What the exercise asks |
Repeat every line of the records below word for word, leaving out the pictures.

Extracted data |

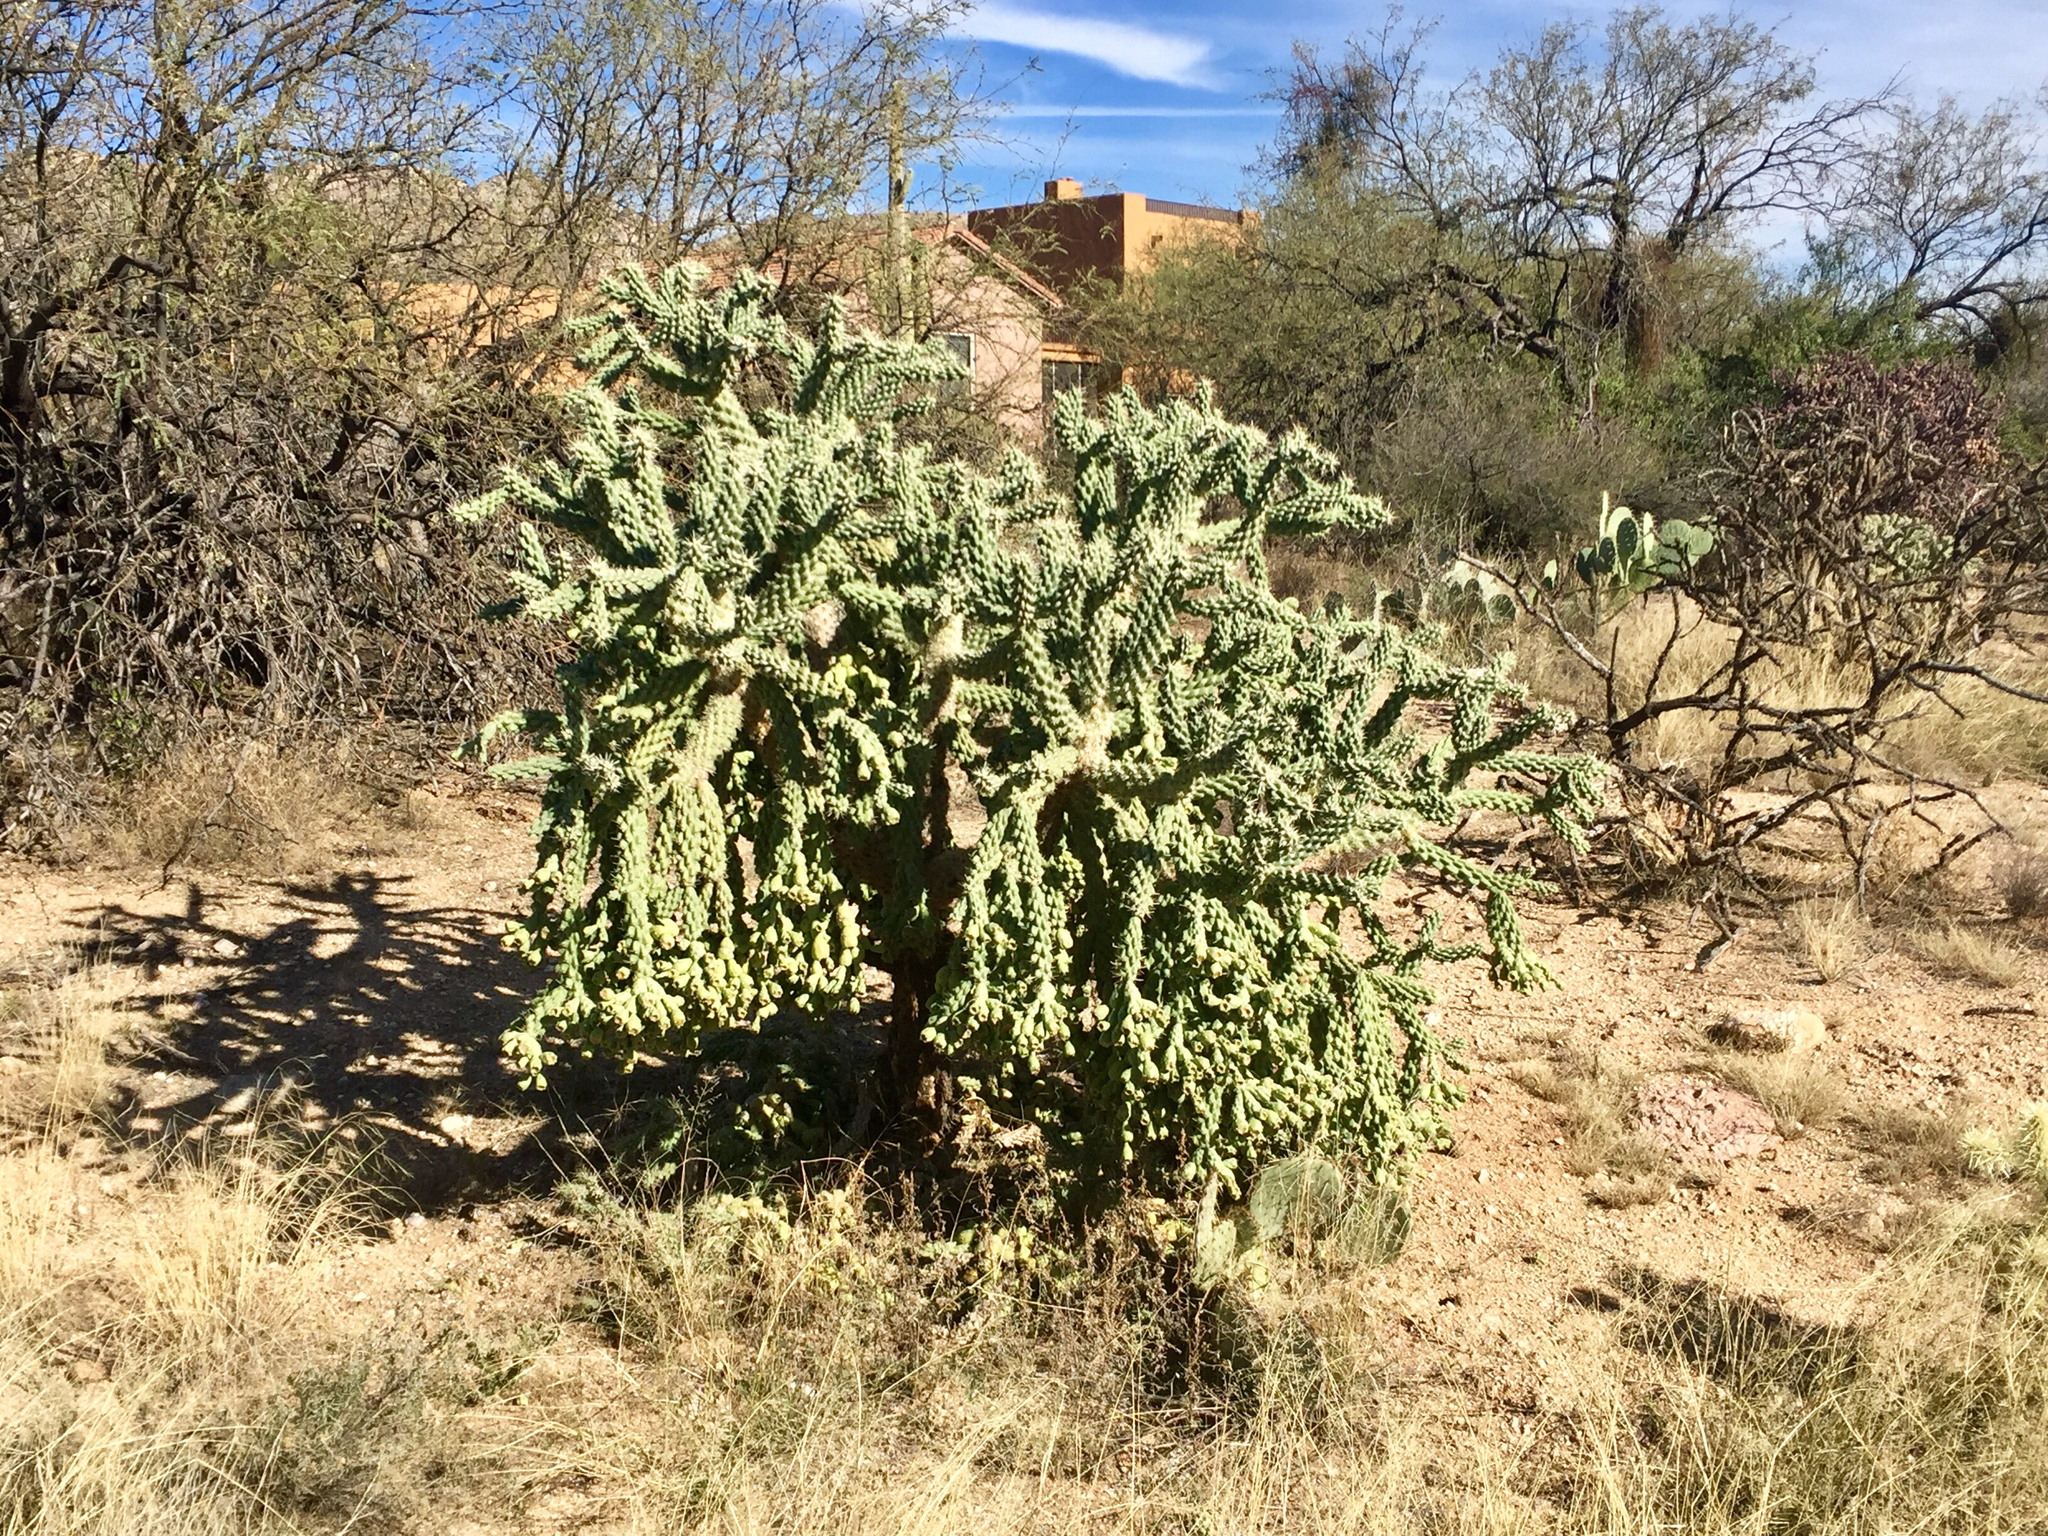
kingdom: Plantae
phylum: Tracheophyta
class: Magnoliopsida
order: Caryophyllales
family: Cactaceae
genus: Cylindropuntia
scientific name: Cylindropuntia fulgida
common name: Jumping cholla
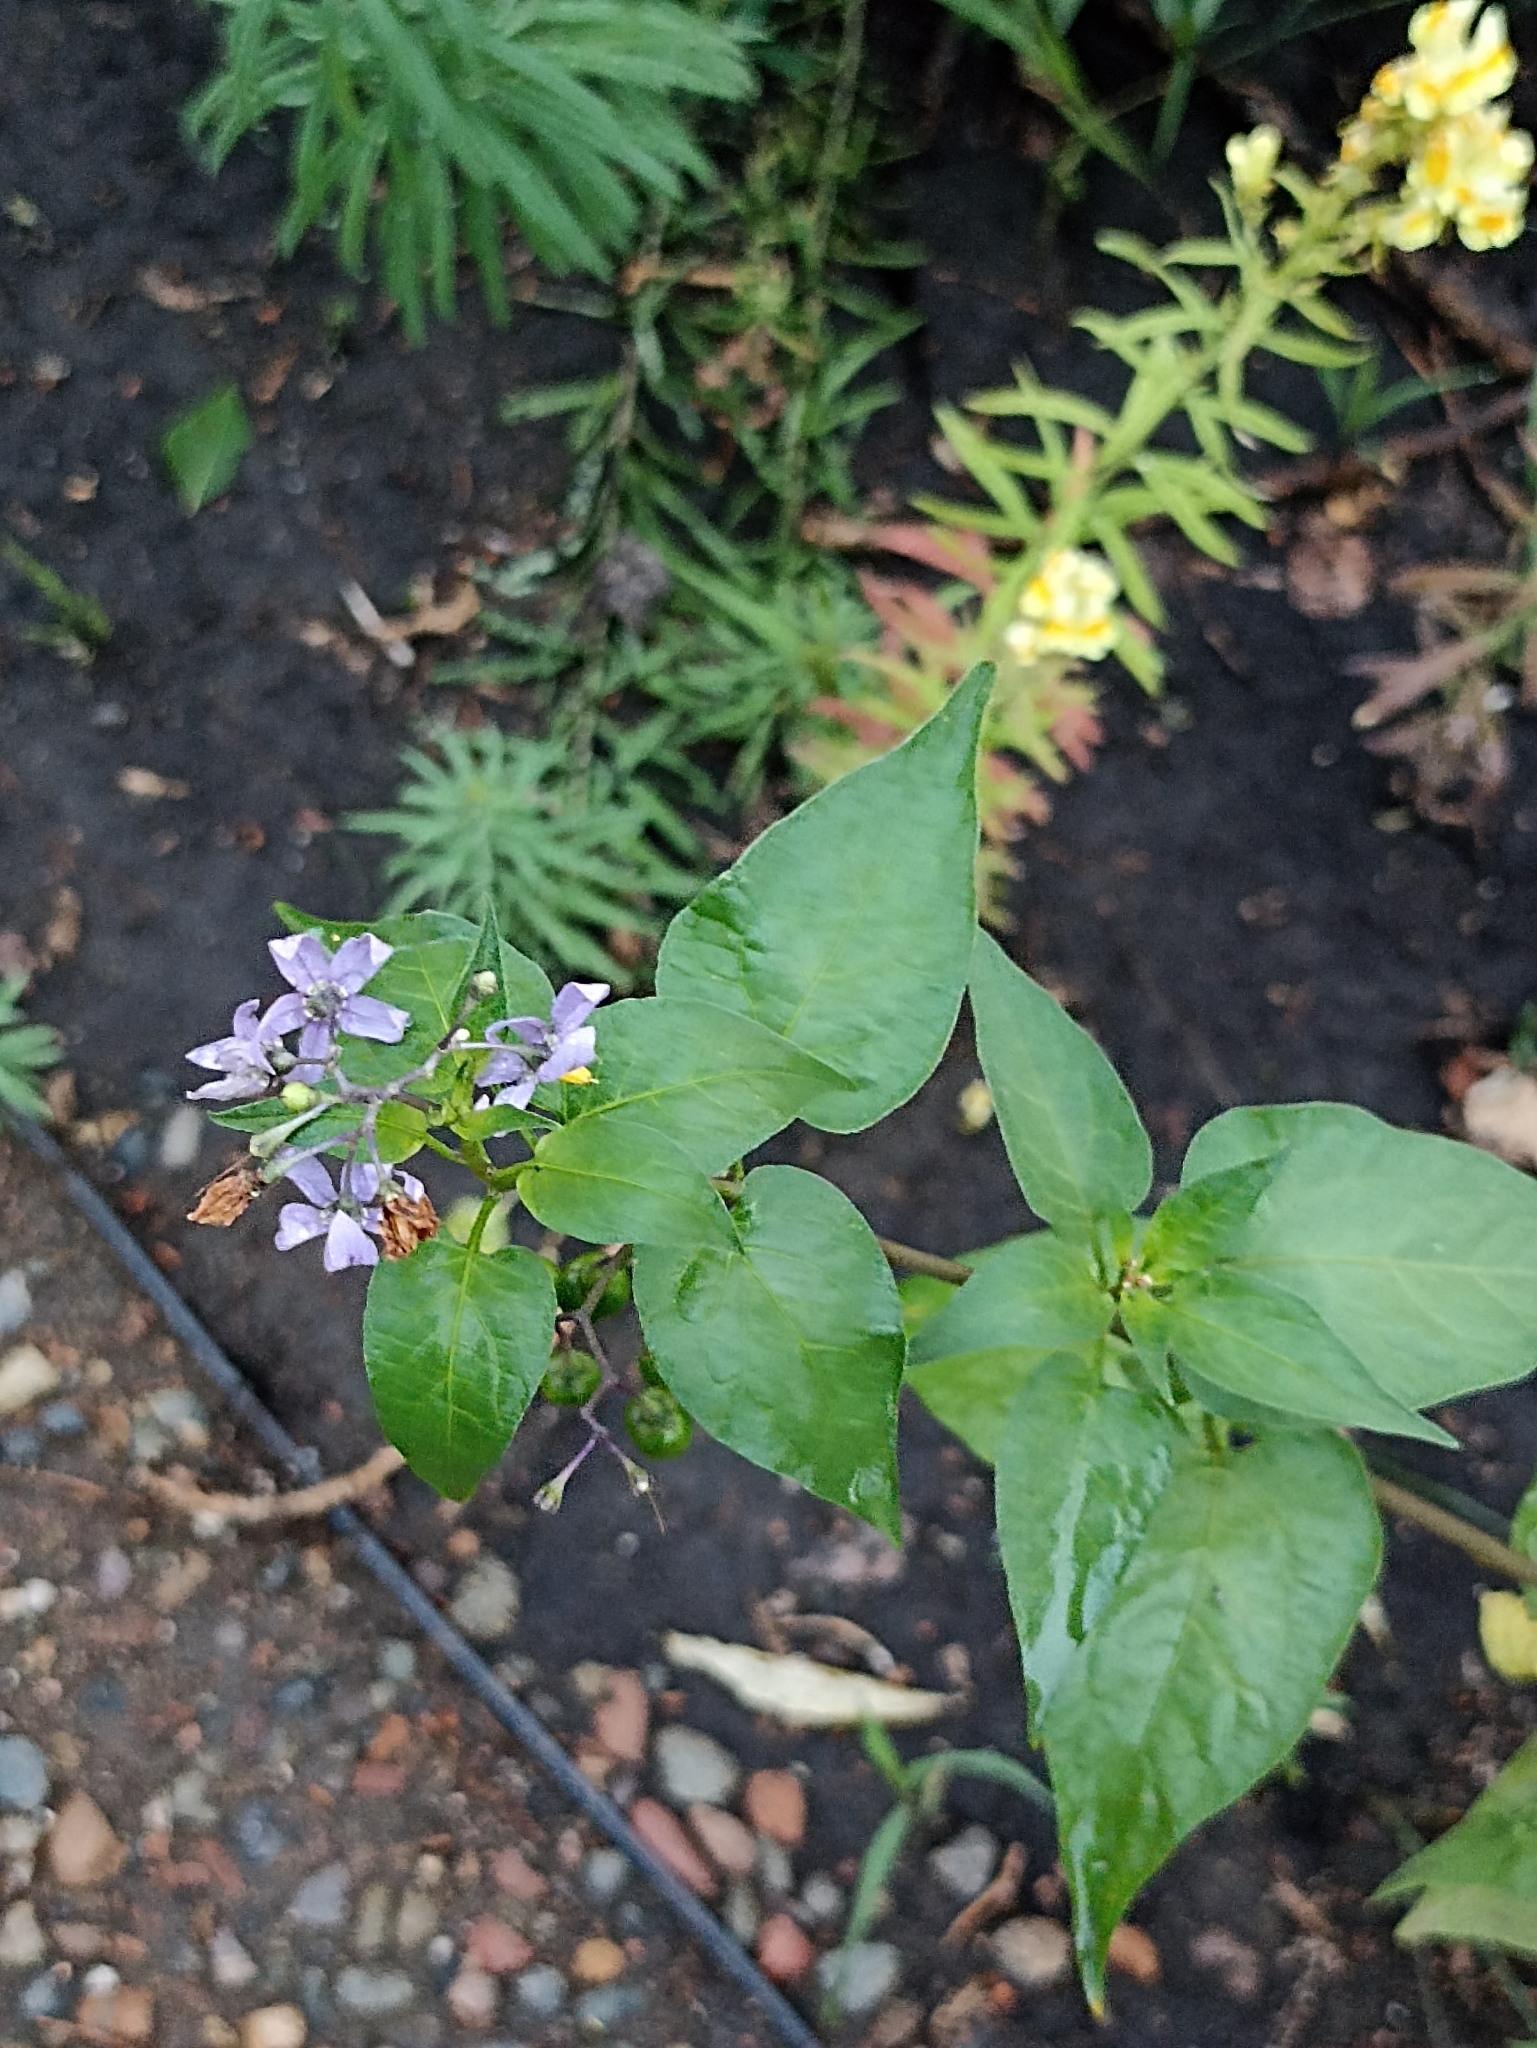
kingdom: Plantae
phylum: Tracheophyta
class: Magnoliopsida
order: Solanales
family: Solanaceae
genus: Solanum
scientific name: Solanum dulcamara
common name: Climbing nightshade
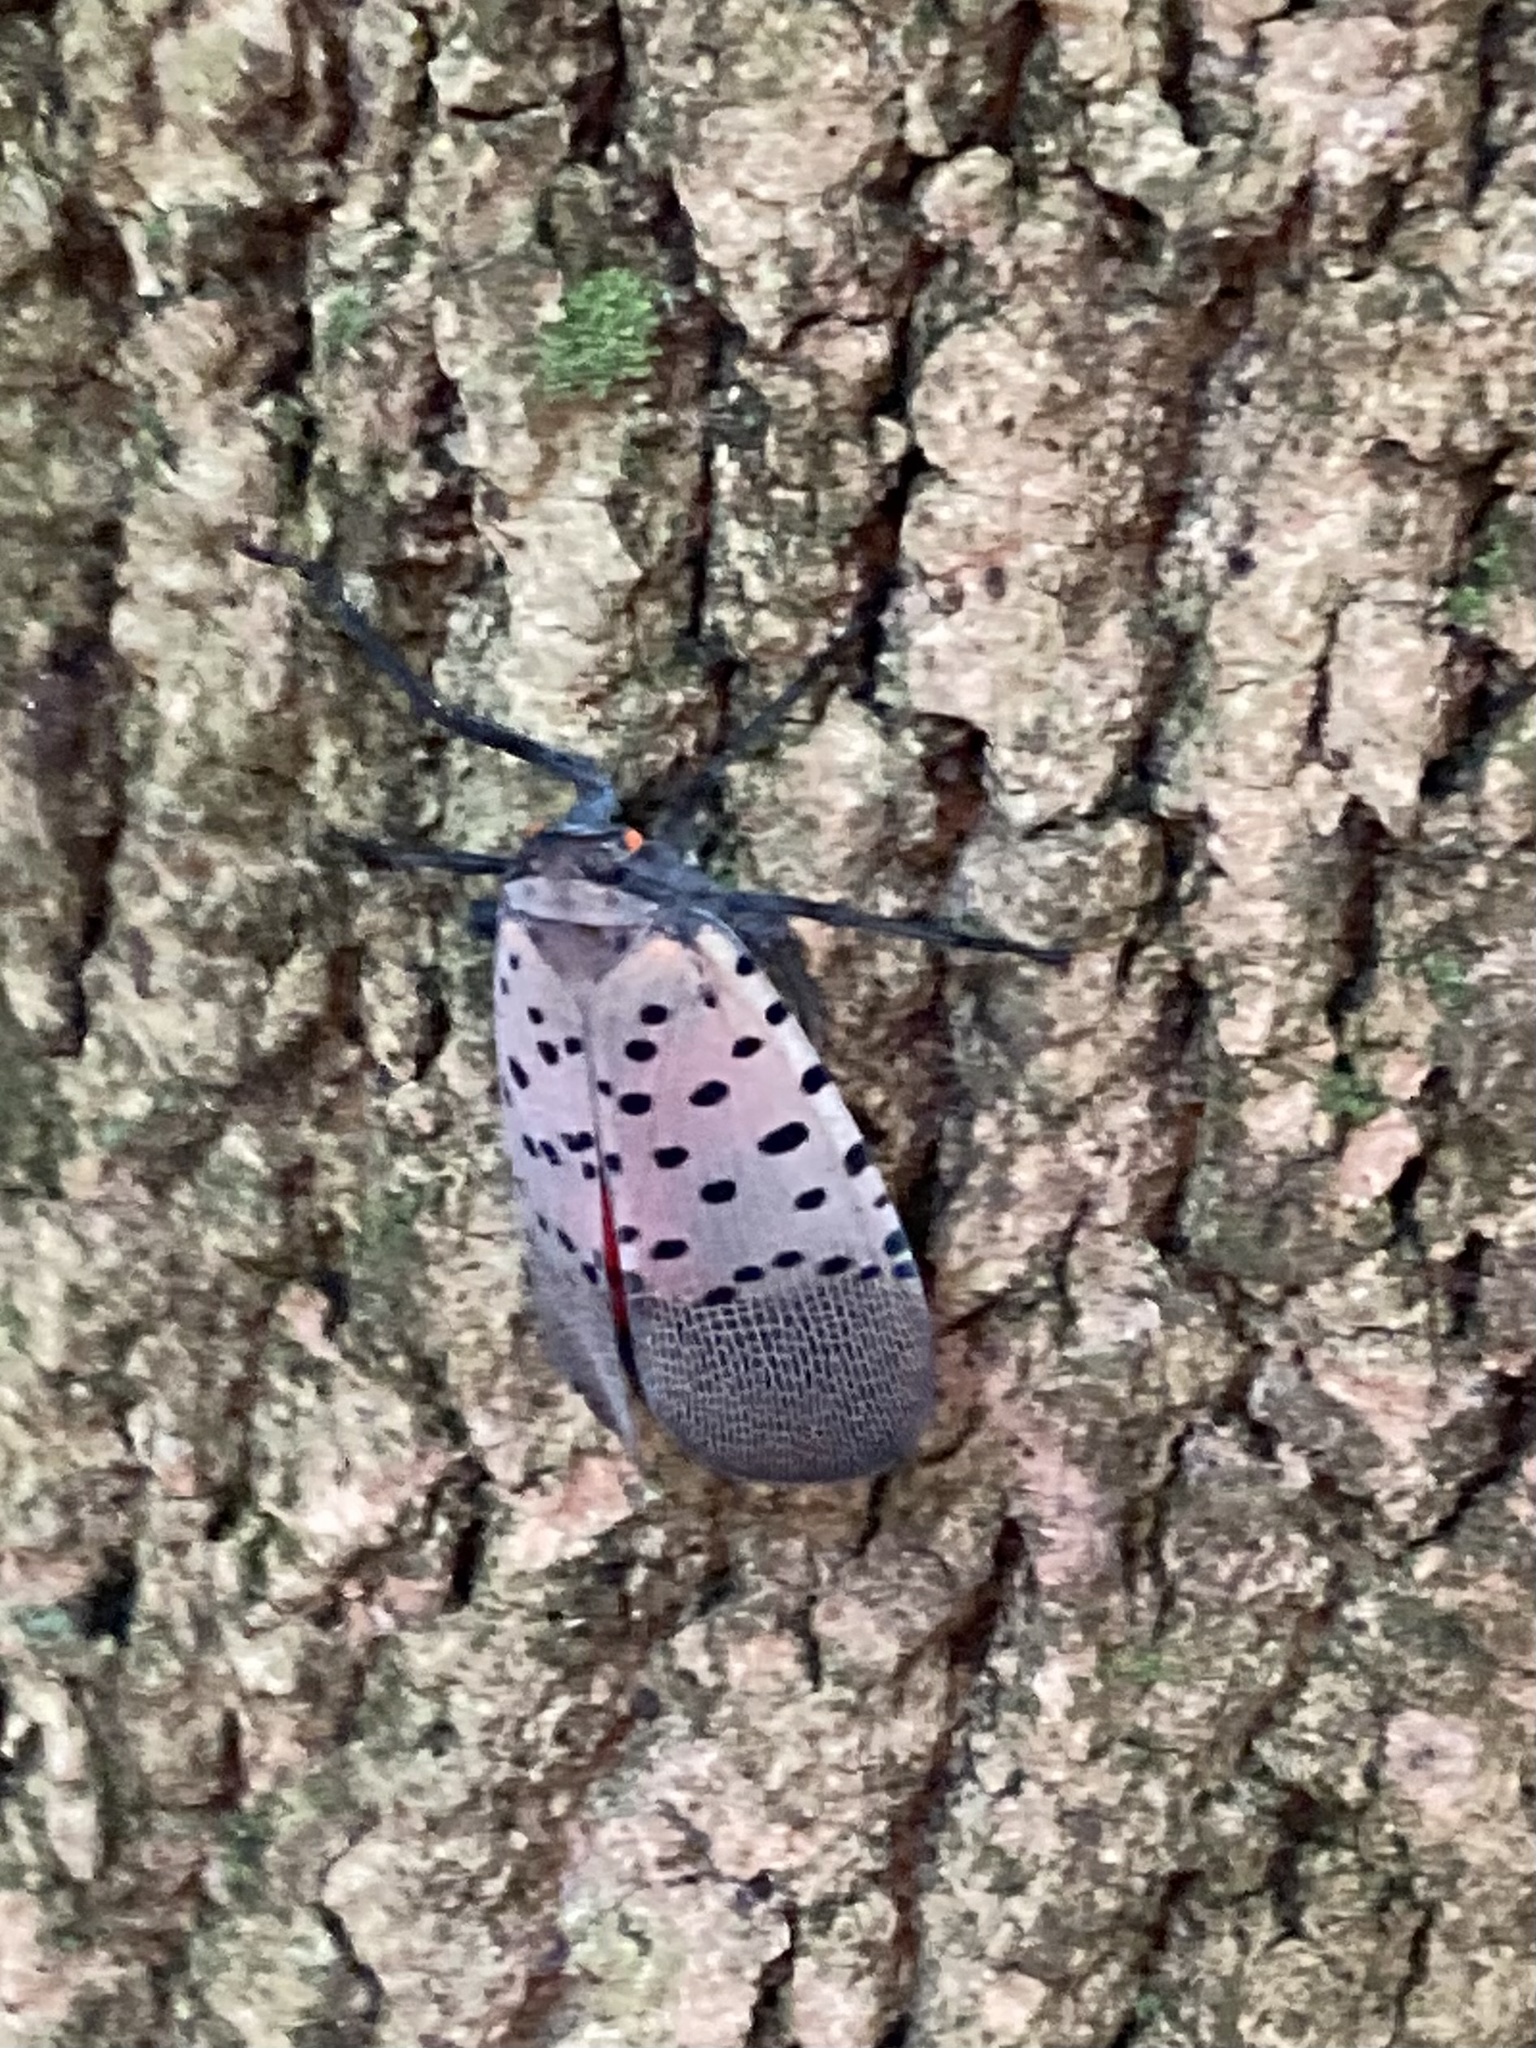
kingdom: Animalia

Result of the exercise |
kingdom: Plantae
phylum: Tracheophyta
class: Magnoliopsida
order: Caryophyllales
family: Cactaceae
genus: Cylindropuntia
scientific name: Cylindropuntia fulgida
common name: Jumping cholla
kingdom: Plantae
phylum: Tracheophyta
class: Magnoliopsida
order: Solanales
family: Solanaceae
genus: Solanum
scientific name: Solanum dulcamara
common name: Climbing nightshade
kingdom: Animalia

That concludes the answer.